* Stored data:

▼▼▼

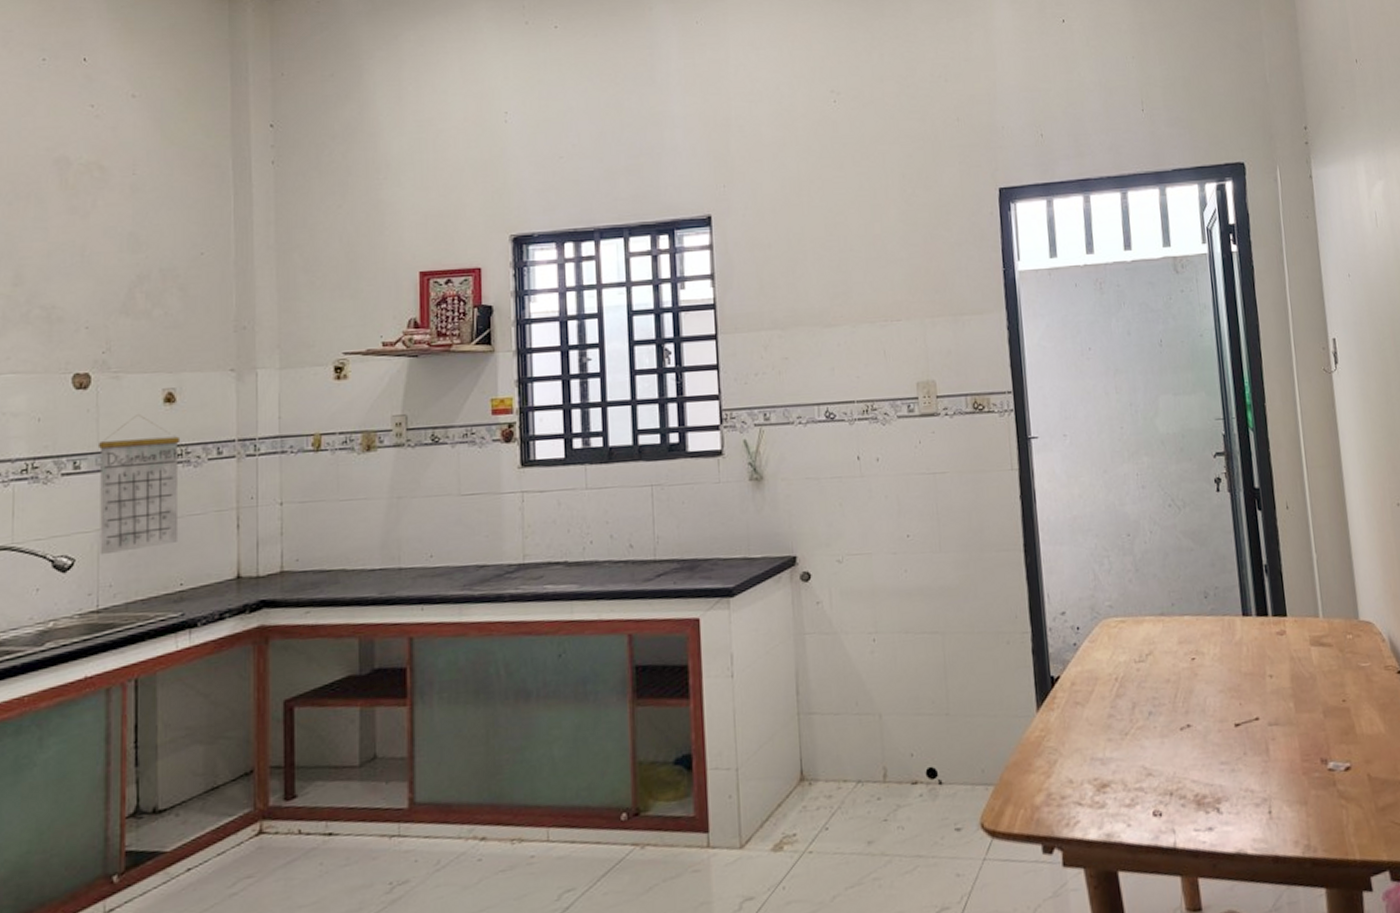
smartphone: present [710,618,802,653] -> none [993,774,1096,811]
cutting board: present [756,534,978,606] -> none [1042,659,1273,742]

▲▲▲
▼▼▼

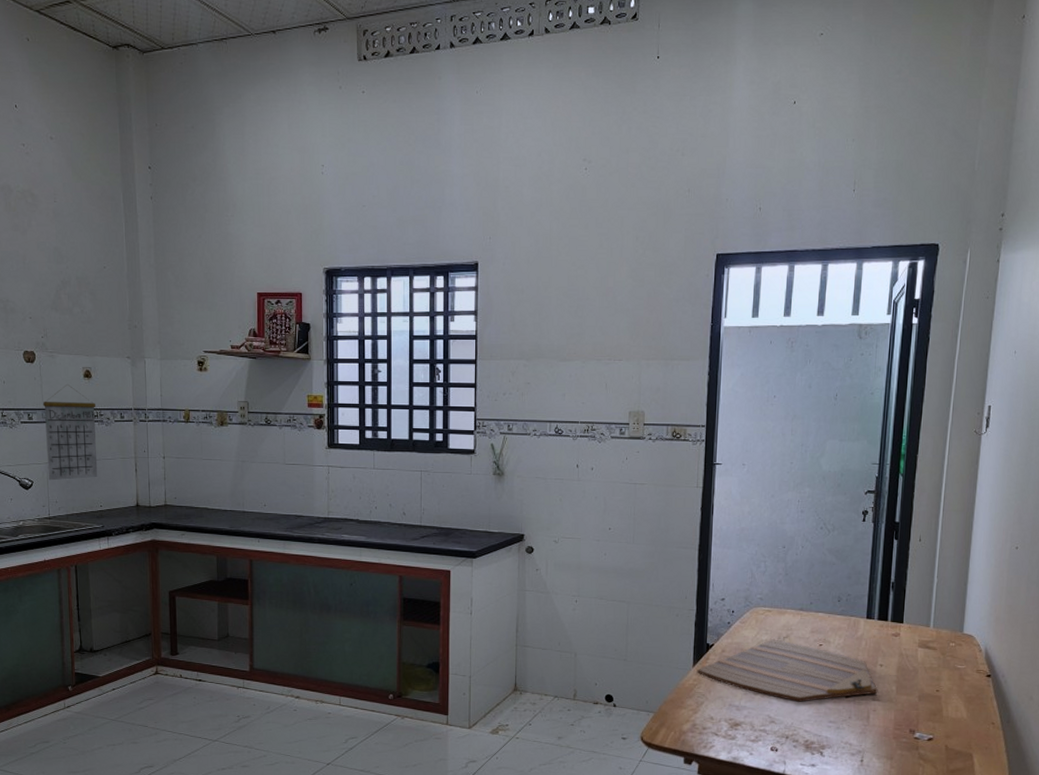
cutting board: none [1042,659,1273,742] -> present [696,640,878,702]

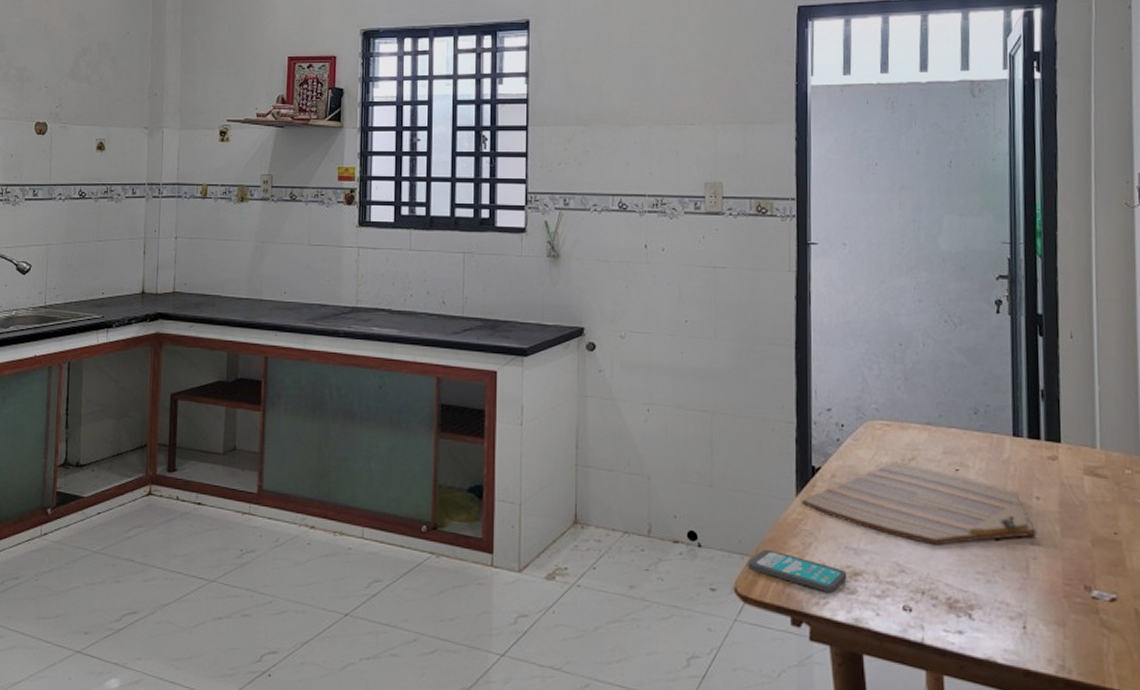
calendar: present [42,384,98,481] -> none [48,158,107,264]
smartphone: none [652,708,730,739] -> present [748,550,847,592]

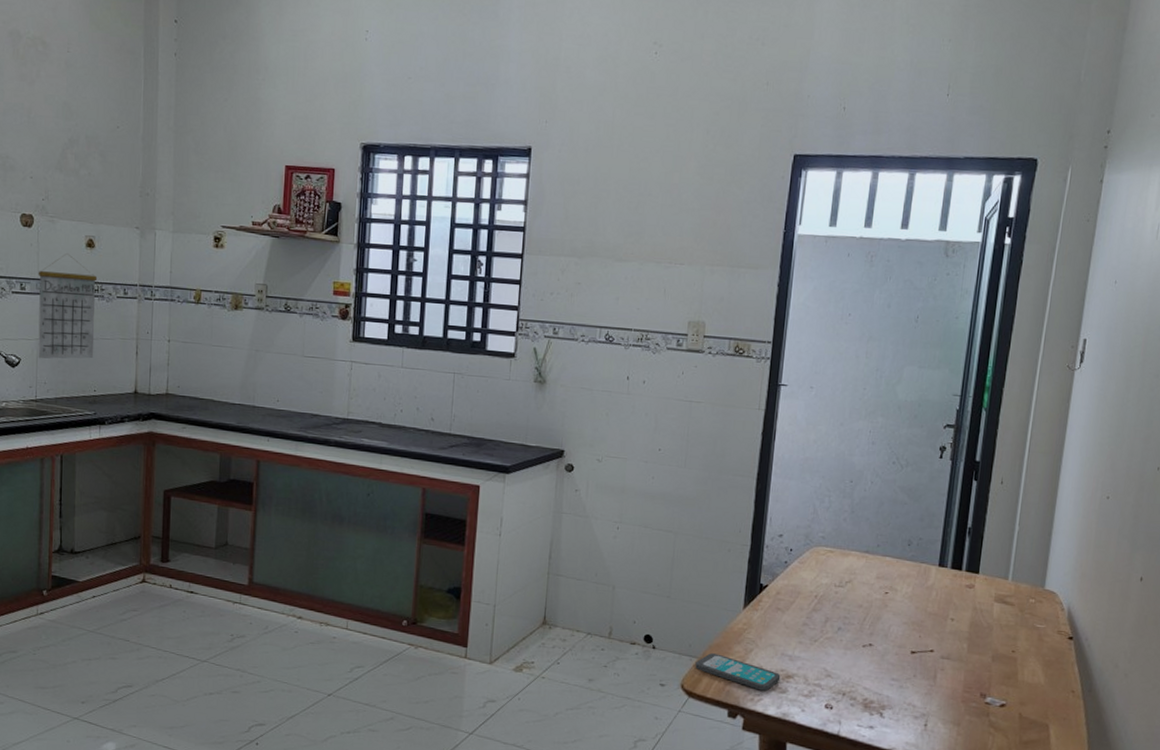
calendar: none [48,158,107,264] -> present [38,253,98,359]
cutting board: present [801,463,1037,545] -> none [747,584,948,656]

▲▲▲
▼▼▼

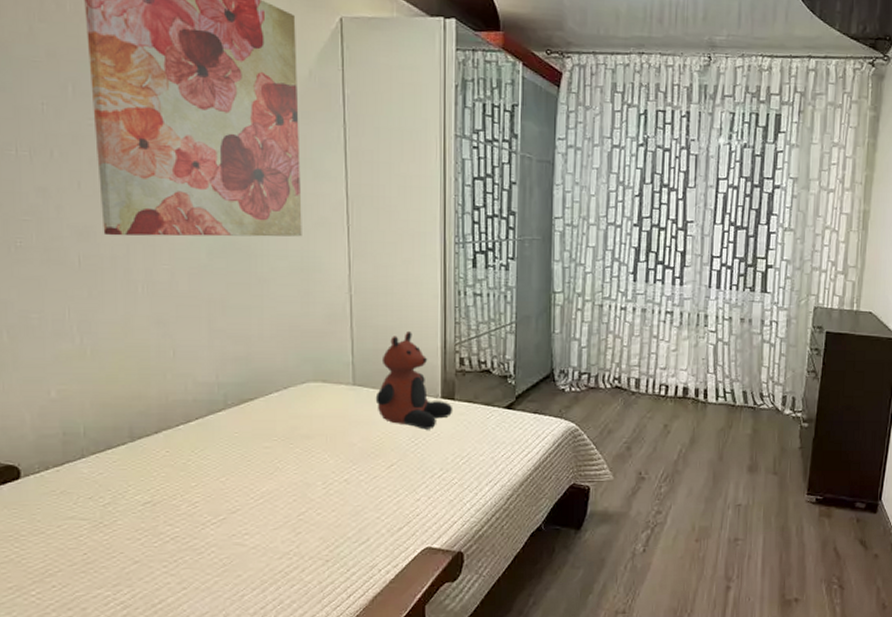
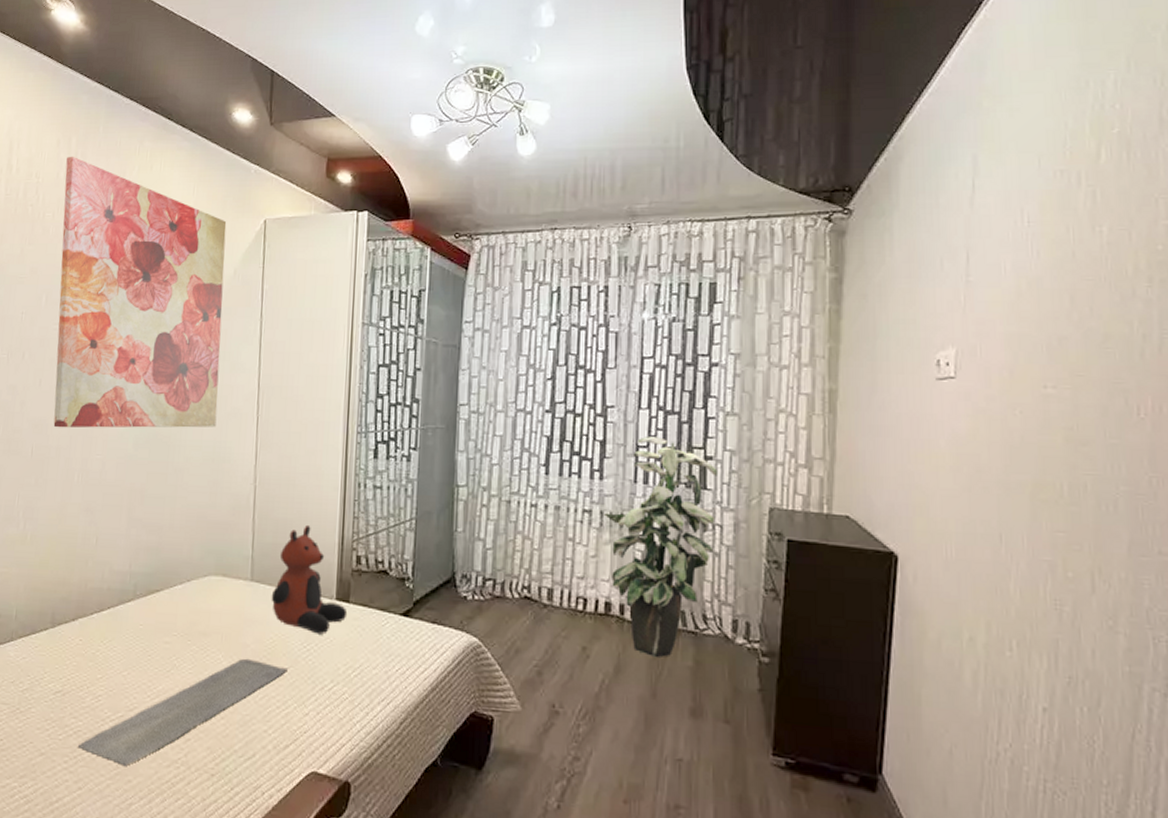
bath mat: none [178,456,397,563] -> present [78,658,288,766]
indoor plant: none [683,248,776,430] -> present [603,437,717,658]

▲▲▲

* Assignment:
In the entries above, find each line that has the word "calendar". Copy it.

* Expected output:
calendar: present [42,384,98,481] -> none [48,158,107,264]
calendar: none [48,158,107,264] -> present [38,253,98,359]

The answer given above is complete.